Still, the film’s vision of the future looks rather silly these 40 years later. For one thing, there’s too much leisure time, walking and public transportation in it! And though giant, flat, wall-mounted TV screens have come to life in our age of plasma high-definition sets, the government requires no squads of Men in Black to keep a stupid and “happy” citizenry from reading books and newspapers.
We’re doing it ourselves.
The love of print on paper — the magic many of us felt in holding, touching, smelling books, and then reading, disappearing into a world of imagination, or learning about the past, or sounding out beautiful phrases, or meeting some of the smartest and most interesting humans who ever lived — seems to be vanishing right before our eyes.

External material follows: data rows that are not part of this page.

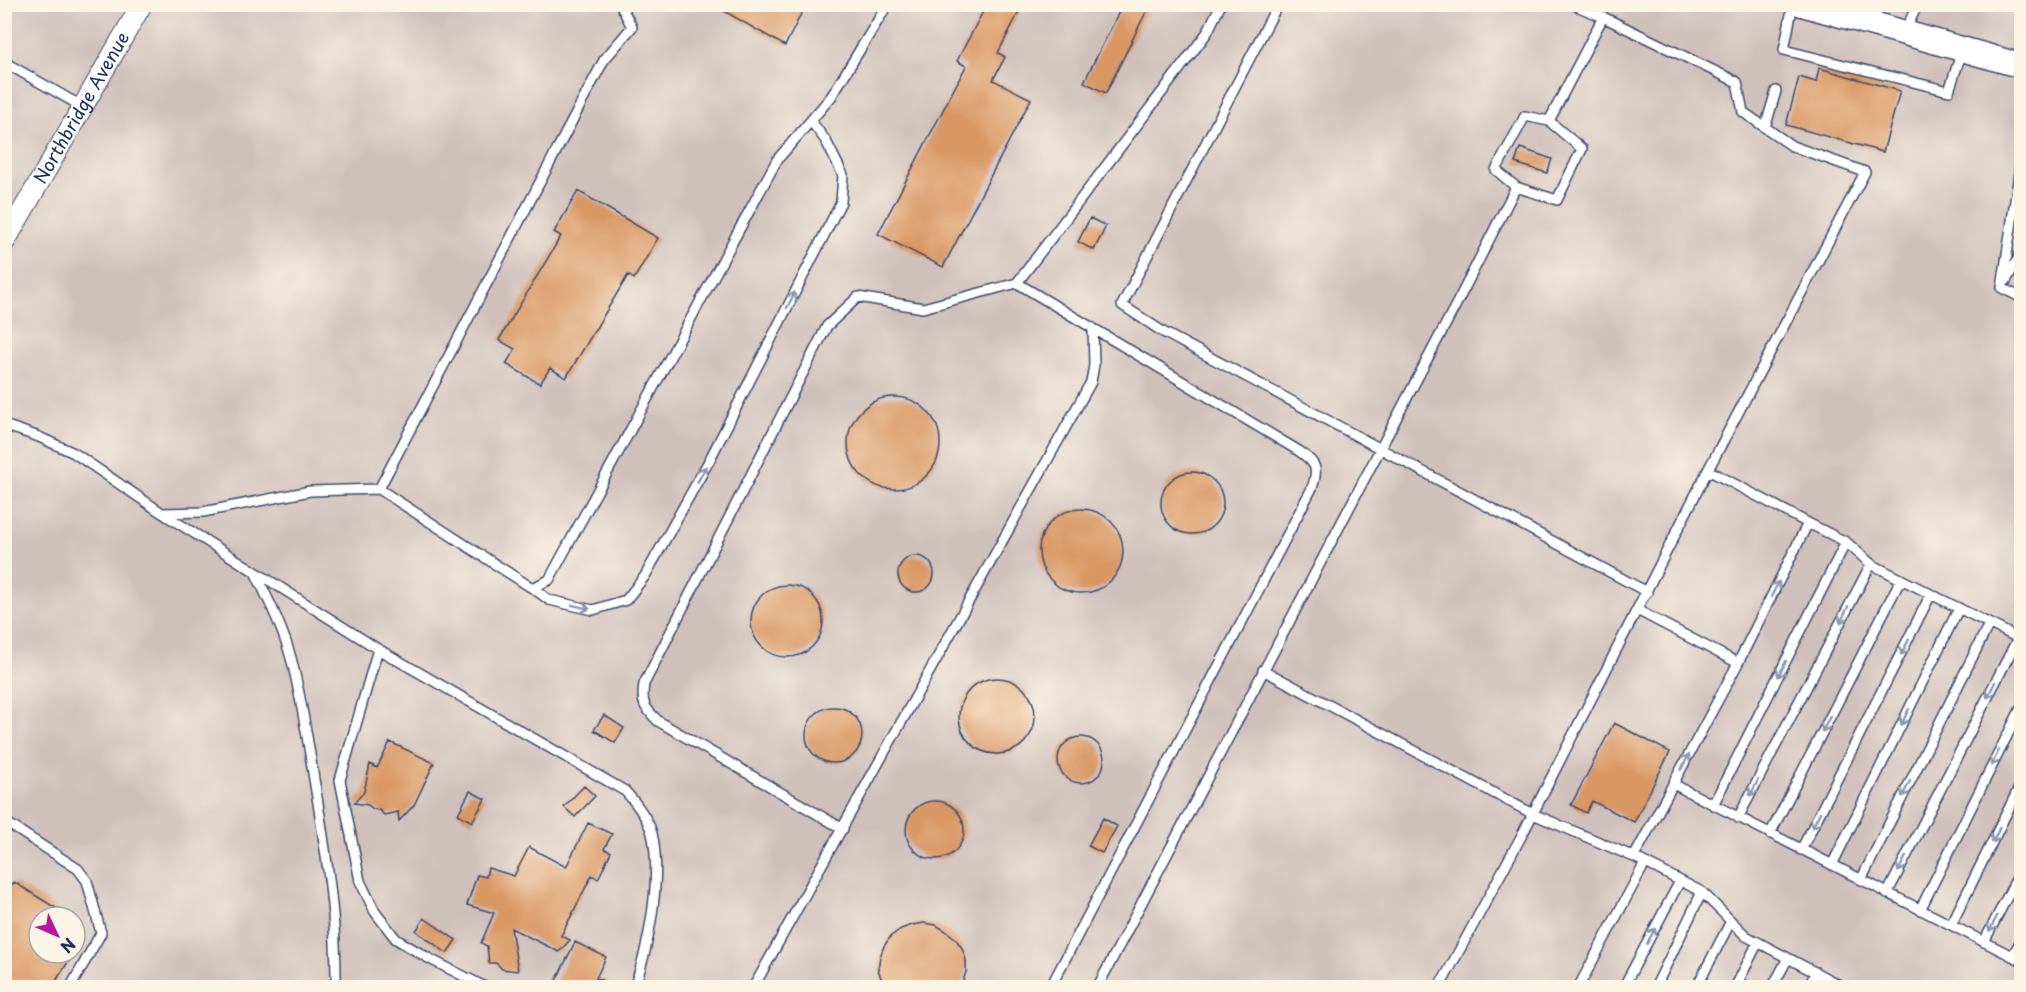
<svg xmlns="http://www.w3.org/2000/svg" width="2026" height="992" viewBox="0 0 2026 992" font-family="'Playpen Sans',sans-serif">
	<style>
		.industrial { fill: #cfc0bb; fill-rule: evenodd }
		.building { fill: #d99764 }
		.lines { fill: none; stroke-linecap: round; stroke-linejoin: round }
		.service-casing { stroke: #3b4a6d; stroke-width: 12 }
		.minor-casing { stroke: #3b4a6d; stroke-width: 22 }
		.tertiary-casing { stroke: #3b4a6d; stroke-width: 27 }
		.service { stroke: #fff; stroke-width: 9 }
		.minor { stroke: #fff; stroke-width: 20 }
		.tertiary { stroke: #fff; stroke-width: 24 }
		.oneway { stroke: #8d97ae }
		.labels { text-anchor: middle; stroke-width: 4.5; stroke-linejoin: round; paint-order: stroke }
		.street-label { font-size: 18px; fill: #1b2f5e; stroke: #fcf5e5 }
	</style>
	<rect width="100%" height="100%" fill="#fcf5e5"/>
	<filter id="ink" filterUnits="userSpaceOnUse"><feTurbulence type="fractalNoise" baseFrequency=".0167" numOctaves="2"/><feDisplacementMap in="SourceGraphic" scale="12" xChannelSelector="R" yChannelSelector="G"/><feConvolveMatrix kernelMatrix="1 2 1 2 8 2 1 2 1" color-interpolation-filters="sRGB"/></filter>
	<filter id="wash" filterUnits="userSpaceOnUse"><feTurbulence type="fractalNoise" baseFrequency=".008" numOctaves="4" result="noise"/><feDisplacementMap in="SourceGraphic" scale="24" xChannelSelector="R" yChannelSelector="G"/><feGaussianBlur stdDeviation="1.35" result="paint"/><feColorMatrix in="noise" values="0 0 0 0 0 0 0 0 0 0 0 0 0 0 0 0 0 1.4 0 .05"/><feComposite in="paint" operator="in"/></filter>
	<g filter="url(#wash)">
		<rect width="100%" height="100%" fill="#f0e3c5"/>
		<path class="industrial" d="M5,5H2021V987L5,988ZM39,917H75V953H39Z"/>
		<g id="blocks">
			<path class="building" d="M712,4H806L785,46Z
				M987,4H1014L1021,8L998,53L1005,57L993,80L1031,99L943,267L878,234L966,66L957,61Z
				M1123,4H1141L1148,8L1106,93L1084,82Z
				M1819,68L1900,91L1883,152L1786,125L1799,77L1816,82Z
				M1520,148L1552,159L1547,173L1515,163Z
				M578,191L658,238L634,279L628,275L566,378L550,368L540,384L506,364L515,349L499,340L561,236L554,232Z
				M1090,218L1106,226L1094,250L1078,242Z
				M848 443a46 46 0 1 1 92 0a46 46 0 1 1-92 0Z
				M1161 503a31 31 0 1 1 62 0a31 31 0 1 1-62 0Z
				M1039 551a42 42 0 1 1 84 0a42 42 0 1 1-84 0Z
				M898 574a18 18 0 1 1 36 0a18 18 0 1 1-36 0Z
				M751 621a36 36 0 1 1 72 0a36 36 0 1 1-72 0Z
				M959 716a38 38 0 1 1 76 0a38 38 0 1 1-76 0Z
				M806 735a28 28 0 1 1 56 0a28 28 0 1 1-56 0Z
				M604,715L624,728L615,743L594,730Z
				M1614,723L1670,752L1634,822L1592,801L1586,813L1571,805Z
				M1058 760a23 23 0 1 1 46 0a23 23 0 1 1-46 0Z
				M390,742L434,763L414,805L399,821L398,812L384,815L379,810L373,809L368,805L354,803L364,792L370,764L377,768Z
				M584,786L595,796L575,817L564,807Z
				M470,791L485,799L472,822L458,814Z
				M906 830a29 29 0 1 1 58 0a29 29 0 1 1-58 0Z
				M1103,818L1117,826L1102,853L1088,846Z
				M588,823L612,834L604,849L611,852L598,879L592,875L561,936L570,940L559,952L511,928L518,971L502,969L496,963H489L487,946L481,943L494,913L467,905L477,875L486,877L488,868L514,876L529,847L566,867Z
				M14,882L70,917H39V953H74L52,987H4V896Z
				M424,918L456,940L447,953L416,931Z
				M924,923L936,925L946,931L955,938L962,948L966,960V972L961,987H884L878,969L880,957L884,946L891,936L901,929L912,925Z
				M575,942L606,957L596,978L618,987H553Z"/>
		</g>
	</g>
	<g filter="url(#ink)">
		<use href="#blocks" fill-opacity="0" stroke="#3b4a6d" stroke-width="1.5"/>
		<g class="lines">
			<defs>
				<path id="service" d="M620,4L632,27L604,60L379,489L532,588L549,580L777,160L831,97L888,4
					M1278,4L1122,305L1163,332L1647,592
					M1572,4L1603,17
					M1793,4L1784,50L1949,91L1962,51
					M1905,31L1918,4
					M4,62L83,107
					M1765,128L1776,91
					M2022,153L2002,288L2022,298
					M1516,187L1496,170L1525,116L1549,121
					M2006,281L2022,251
					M4,425L39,437L74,453L162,513L378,649L625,791C637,804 650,820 653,838C661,881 649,947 634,988
					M1708,470L1808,523
					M162,513L203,512L310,491L379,489
					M256,574C269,601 283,629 291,658C303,703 309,751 317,797C327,860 337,923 336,988
					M530,586L549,600L593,610L626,600L645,576L710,459L841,202L843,175L826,141L811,121
					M1637,610L1738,663
					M2022,640L1871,564L1846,542L1808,523L1738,663L1673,784L2022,961
					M378,649L340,780L360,881L375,912L396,939L428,958L487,988
					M1263,670L1533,814L1634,857L1702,892L1746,936L1845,988
					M1713,805L1846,542
					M1738,818L1871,564
					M4,821L78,869L87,881L101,933L70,988
					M843,829L658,721C644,707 641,704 644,684L827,326L858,297L923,308L1017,283
					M1770,834L1901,579
					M1801,850L1931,594
					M1634,857L1673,784
					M1832,865L1959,608
					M1861,880L1989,624
					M1887,894L2018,638
					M1920,910L2022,706
					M1951,925L2022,782
					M1984,942L2022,868
					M2012,956L2022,939
					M753,988L1091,382L1094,365L1093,328
					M1050,988L1312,488C1319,468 1316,463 1299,451L1017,283L1207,33L1221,4
					M1097,988L1460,297L1516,187L1557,200L1582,149L1549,121L1603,17L1737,82L1743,112L1792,146L1865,172L1708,470L1522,835L1439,988
					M1578,988L1645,863
					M1623,988L1680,881
					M1655,988L1702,892
					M1696,988L1731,921
					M1735,988L1758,942
					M1772,988L1788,958
					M1808,988L1816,972"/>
				<g id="minor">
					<path id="s1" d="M4,243L142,4"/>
				</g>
				<path id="tertiary" d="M1802,4L2022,66"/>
			</defs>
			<use href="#service" class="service-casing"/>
			<use href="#minor" class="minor-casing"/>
			<use href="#tertiary" class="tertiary-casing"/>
			<use href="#service" class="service"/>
			<use href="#minor" class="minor"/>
			<use href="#tertiary" class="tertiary"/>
		</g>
		<defs><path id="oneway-shaft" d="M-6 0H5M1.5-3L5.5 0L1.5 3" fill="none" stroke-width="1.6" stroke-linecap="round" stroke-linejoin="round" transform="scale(1.5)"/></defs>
		<g class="oneway">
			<use href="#oneway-shaft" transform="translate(791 300) rotate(-63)"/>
			<use href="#oneway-shaft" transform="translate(702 474) rotate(-61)"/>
			<use href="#oneway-shaft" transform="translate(1775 589) rotate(-63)"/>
			<use href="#oneway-shaft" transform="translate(581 607) rotate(13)"/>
			<use href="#oneway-shaft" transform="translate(1844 615) rotate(117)"/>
			<use href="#oneway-shaft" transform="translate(1905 647) rotate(117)"/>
			<use href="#oneway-shaft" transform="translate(1782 669) rotate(117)"/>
			<use href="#oneway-shaft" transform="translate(1991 690) rotate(117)"/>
			<use href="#oneway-shaft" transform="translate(1905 717) rotate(116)"/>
			<use href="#oneway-shaft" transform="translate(1826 724) rotate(117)"/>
			<use href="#oneway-shaft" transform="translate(1995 758) rotate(117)"/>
			<use href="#oneway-shaft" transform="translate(1685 762) rotate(-62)"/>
			<use href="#oneway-shaft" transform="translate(1754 788) rotate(117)"/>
			<use href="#oneway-shaft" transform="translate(1906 789) rotate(117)"/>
			<use href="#oneway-shaft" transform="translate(1816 820) rotate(117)"/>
			<use href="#oneway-shaft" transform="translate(1996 835) rotate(116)"/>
			<use href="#oneway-shaft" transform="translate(1902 864) rotate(117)"/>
			<use href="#oneway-shaft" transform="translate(1993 924) rotate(117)"/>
			<use href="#oneway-shaft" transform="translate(1651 936) rotate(-62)"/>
		</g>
	</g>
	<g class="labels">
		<g class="street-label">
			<text dy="6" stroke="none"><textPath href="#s1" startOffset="156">Northbridge Avenue</textPath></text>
		</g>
	</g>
	<rect width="2026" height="992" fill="none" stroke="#fcf5e5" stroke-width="24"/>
	<g transform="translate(57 935) rotate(134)"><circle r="28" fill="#fcf5e5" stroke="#a2a6af" stroke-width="1.5"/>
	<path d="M0-4.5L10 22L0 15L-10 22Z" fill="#b5179e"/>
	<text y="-9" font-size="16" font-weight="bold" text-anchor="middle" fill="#1b2f5e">N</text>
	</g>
</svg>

Computers are providing our information now — in little snippets that, because of human neurology, fail to convey information the way the printed word does.
The brains of homo-sapiens react to pulped wood differently than to electronic light. A computer is great at giving us segments of sorted information at a quick speed. But reading print requires a special form of thinking, an ability to focus for long periods of time, to retain information, to pause and reflect. Print can be underscored with a finger, marked up with a pencil, carried easily under a tree or into a nook. I think that’s why even today’s college students print out computer material onto good old-fashioned paper.
In a column that appeared in The Washington Post on Jan. 21, school librarian Thomas Washington noted that great literary works are merely gathering dust in his stacks. Rather than promoting a love of books, librarians have become media and information specialists who help students engage in “data-mining,” retrieving isolated facts from Web sites and publications. Books are often checked out and returned a day later, unread, after an excerpt or two has been culled to meet a requirement for multiple sources.
Libraries are now pushing DVDs and best-sellers, anything that “moves.” In Virginia’s Fairfax County, the library is planning to strip the shelves of books that have not been checked out in two years — books like To Kill A Mockingbird and For Whom The Bell Tolls. That is just too bad for those simpletons, like me, who discovered great books by finding them on a shelf, not because I already knew I wanted them.
But who will want them? A 2004 report by the National Endowment for the Arts found literary reading sharply declining, especially among young adults 18 to 24.
This anti-print trend, naturally, sends tremors of terror through my industry. Newspaper circulation is in decline as older readers die. Many young people can’t be bothered. In the early 1970s, 70 percent of 18-to-34-year-olds read a daily newspaper. Today, the figure is 35 percent, and falling.
That’s a disaster for journalists, but it’s an even bigger disaster for our society. Printed papers offer something of incalculable value: context. It is easier to see how important something is by its placement on a page, something even a newspaper Web site cannot easily duplicate. Often, by means of turning a page, I stumble onto an important story about some topic I might never have clicked onto, or “called up” on a Web site’s search engine.
The elites will continue to read print, including history and fiction, because intelligence often translates to power and money. Books will survive, as will specialty periodicals. But, if our culture continues in its rapid flight from print to digitized information, many citizens will lose the ability to ponder seriously, to vote intelligently, or to understand the world around them.
Many in government would like that just fine. And just think: It can be done without the messy drama of burning anything!